**WHAT YOU NEED TO DO**
Scan the records for "bowl". Show the matching lines.

**SUPPLIED ENTRIES**

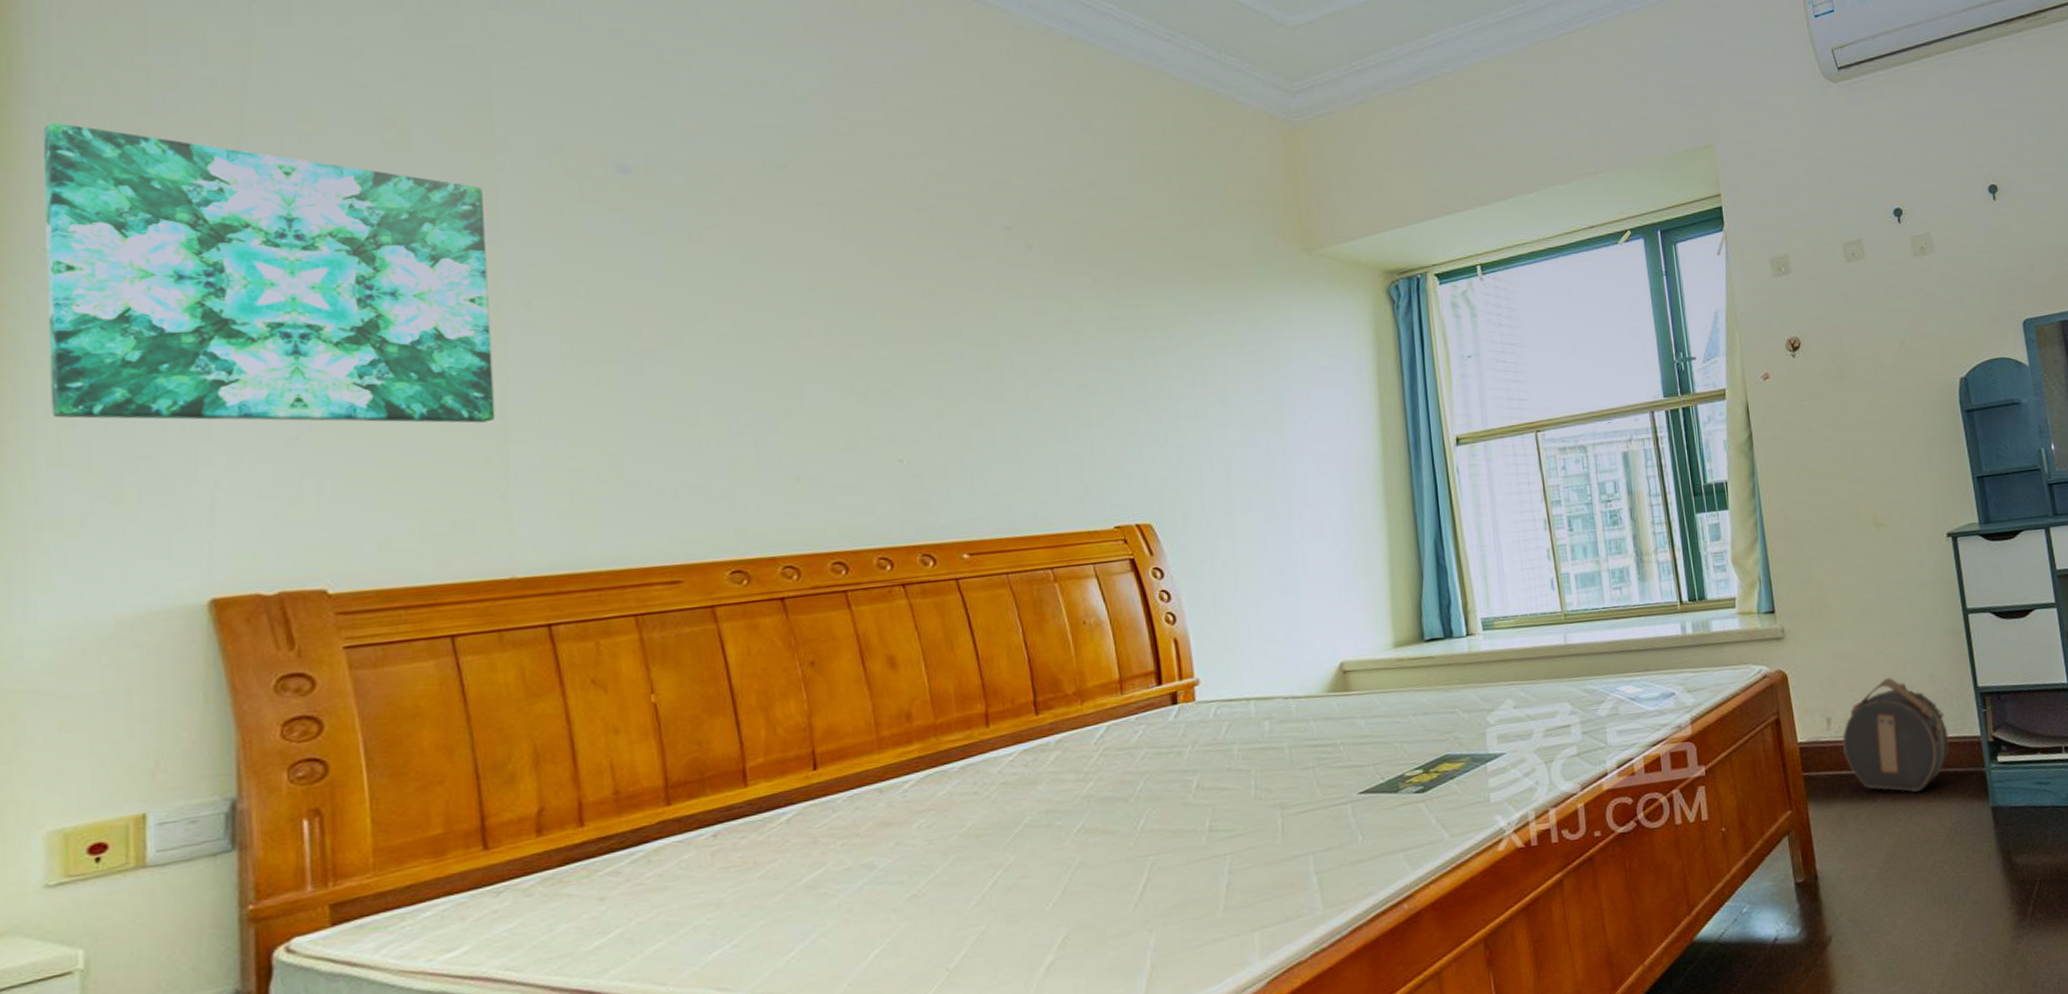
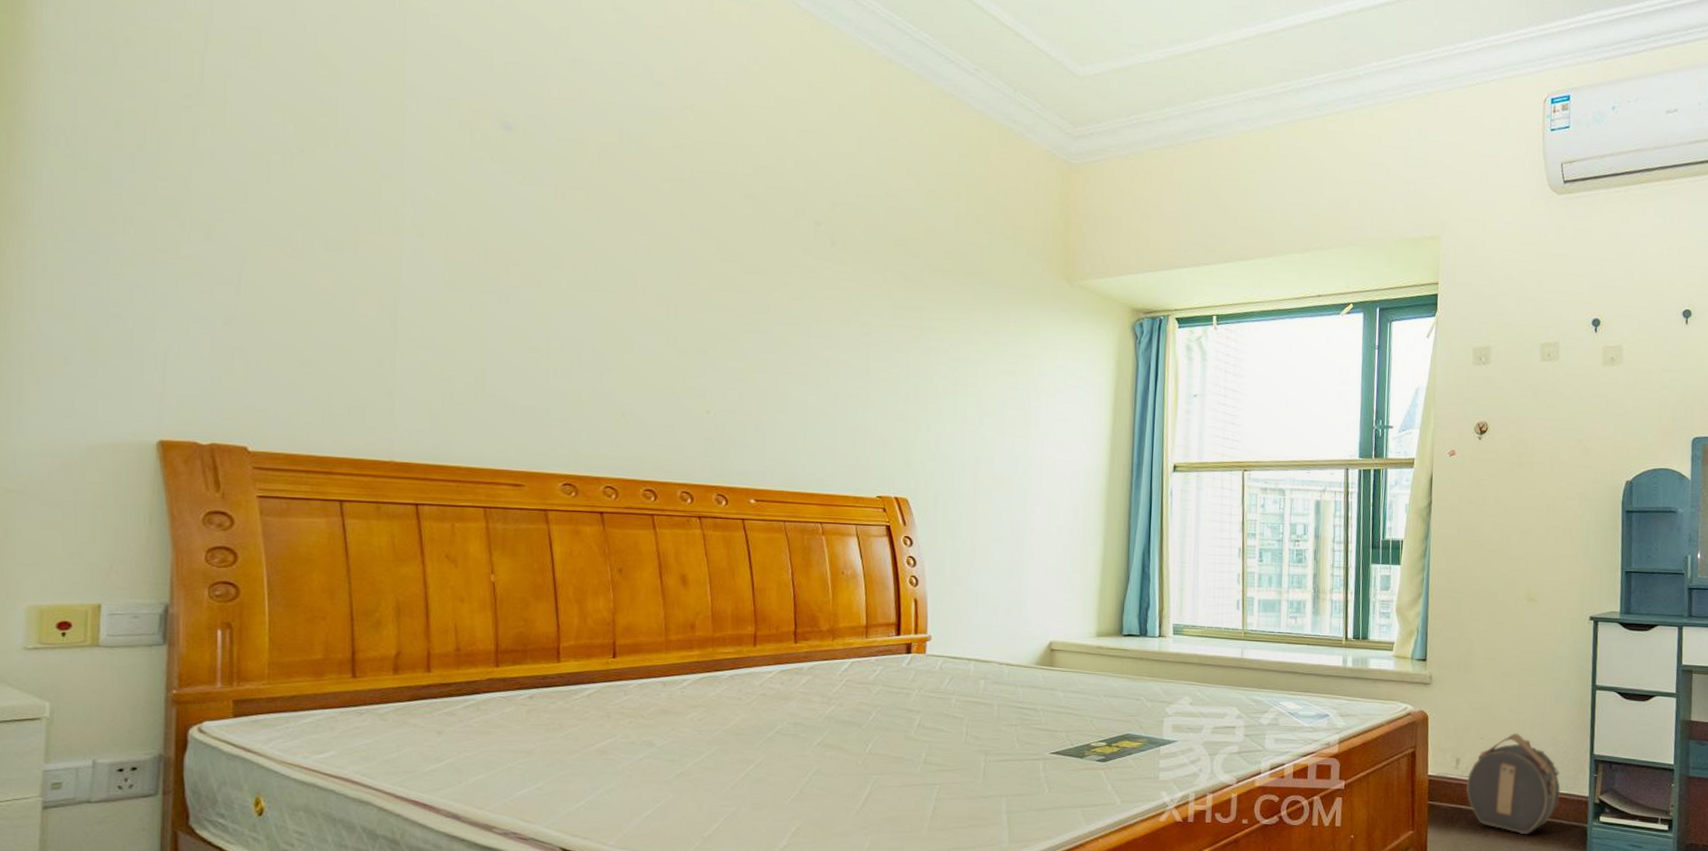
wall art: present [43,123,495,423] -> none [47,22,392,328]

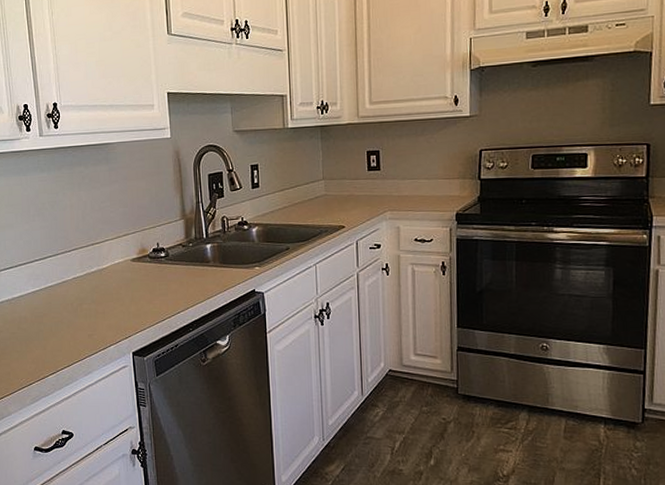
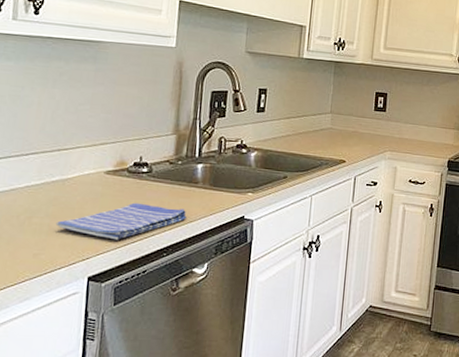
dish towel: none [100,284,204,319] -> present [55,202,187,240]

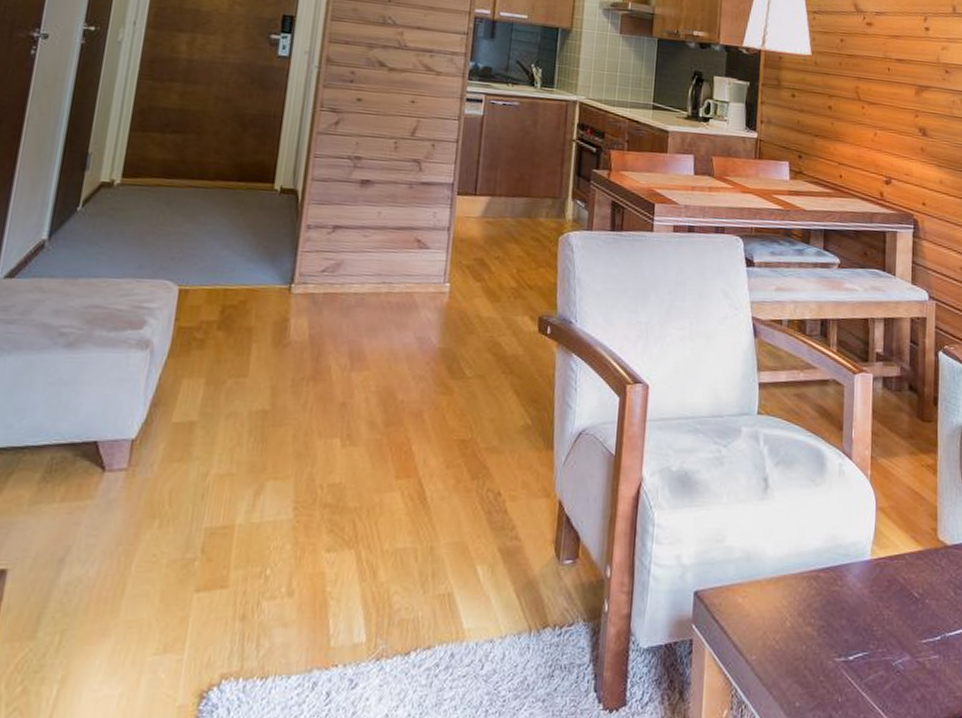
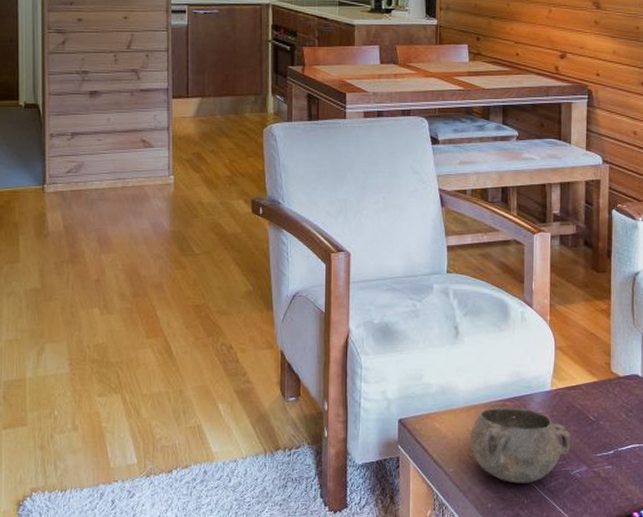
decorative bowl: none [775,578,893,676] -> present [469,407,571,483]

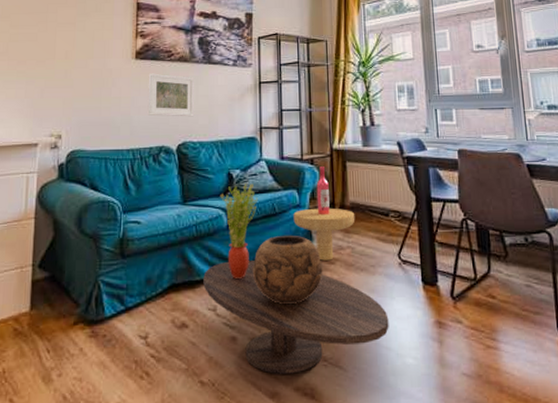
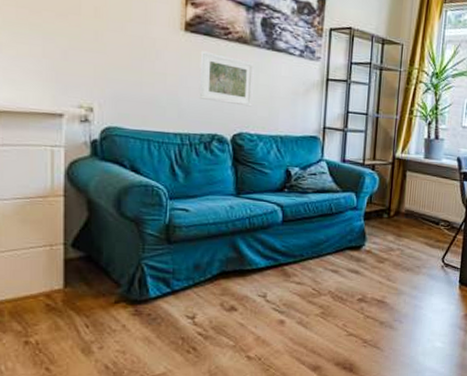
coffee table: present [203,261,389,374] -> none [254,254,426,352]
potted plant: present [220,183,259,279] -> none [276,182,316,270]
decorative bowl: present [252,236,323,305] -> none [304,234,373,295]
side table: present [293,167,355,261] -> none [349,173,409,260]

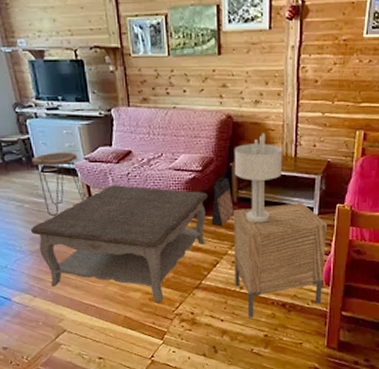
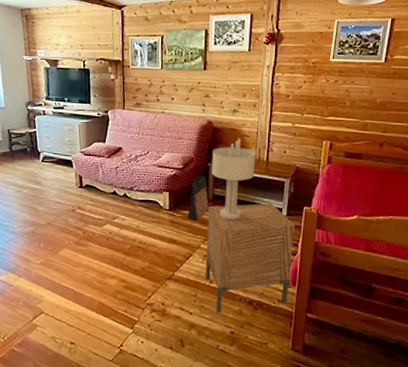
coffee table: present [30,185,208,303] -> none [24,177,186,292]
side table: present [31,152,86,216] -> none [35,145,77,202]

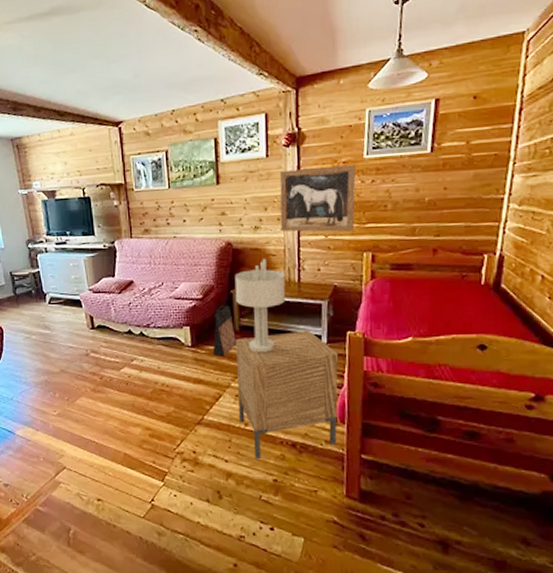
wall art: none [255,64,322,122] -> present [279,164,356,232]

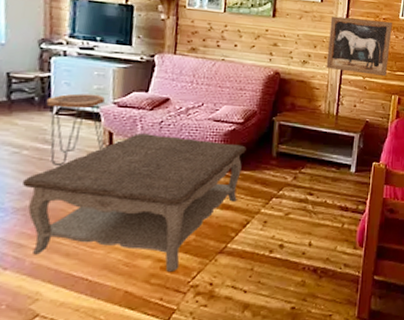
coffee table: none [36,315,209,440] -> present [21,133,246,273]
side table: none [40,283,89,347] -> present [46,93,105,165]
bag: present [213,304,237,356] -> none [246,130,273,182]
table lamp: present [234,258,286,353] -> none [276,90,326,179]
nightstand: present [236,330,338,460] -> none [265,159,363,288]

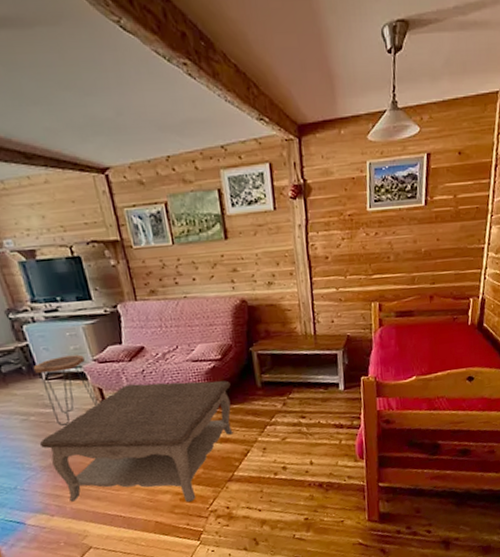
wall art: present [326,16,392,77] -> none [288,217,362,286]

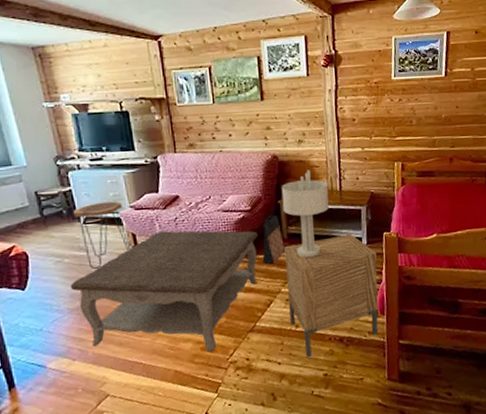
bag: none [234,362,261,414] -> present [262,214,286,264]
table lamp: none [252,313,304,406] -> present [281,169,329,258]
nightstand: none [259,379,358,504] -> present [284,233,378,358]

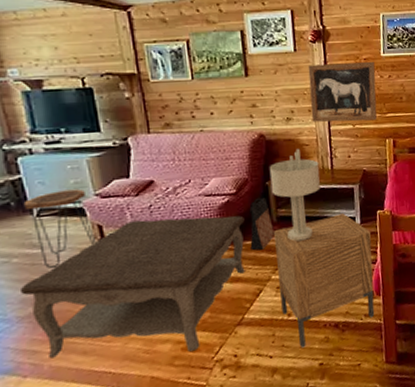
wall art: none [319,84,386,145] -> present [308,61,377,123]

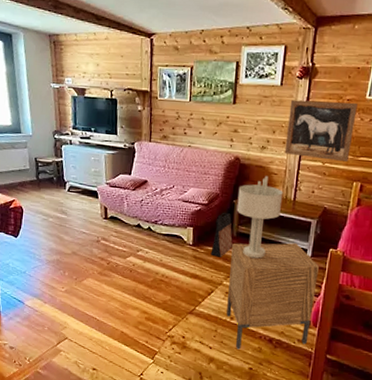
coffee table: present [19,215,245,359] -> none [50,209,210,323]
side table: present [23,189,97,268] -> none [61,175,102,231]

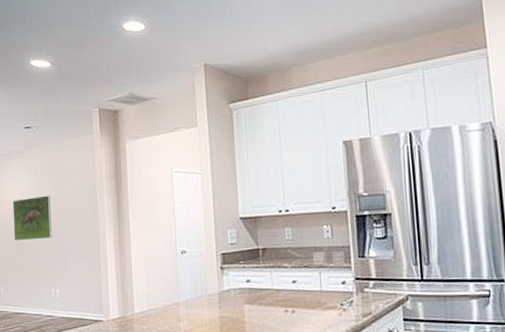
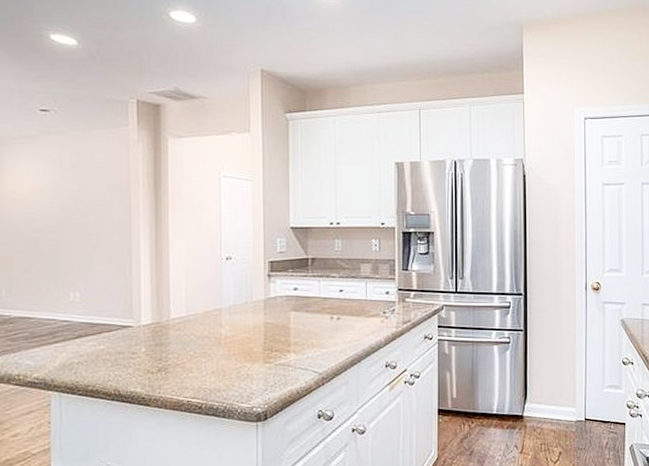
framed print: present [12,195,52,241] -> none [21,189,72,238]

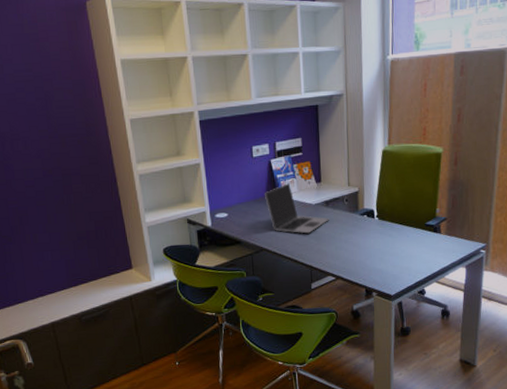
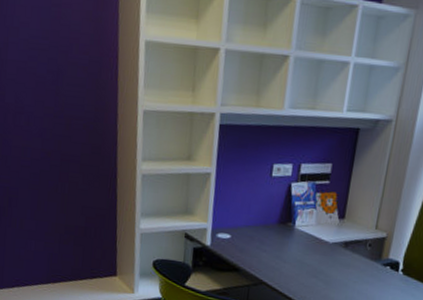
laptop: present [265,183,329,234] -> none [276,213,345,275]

**ANSWER TO THIS EXERCISE**
decorative bowl: none [775,578,893,676] -> present [469,407,571,483]
decorative bowl: present [252,236,323,305] -> none [304,234,373,295]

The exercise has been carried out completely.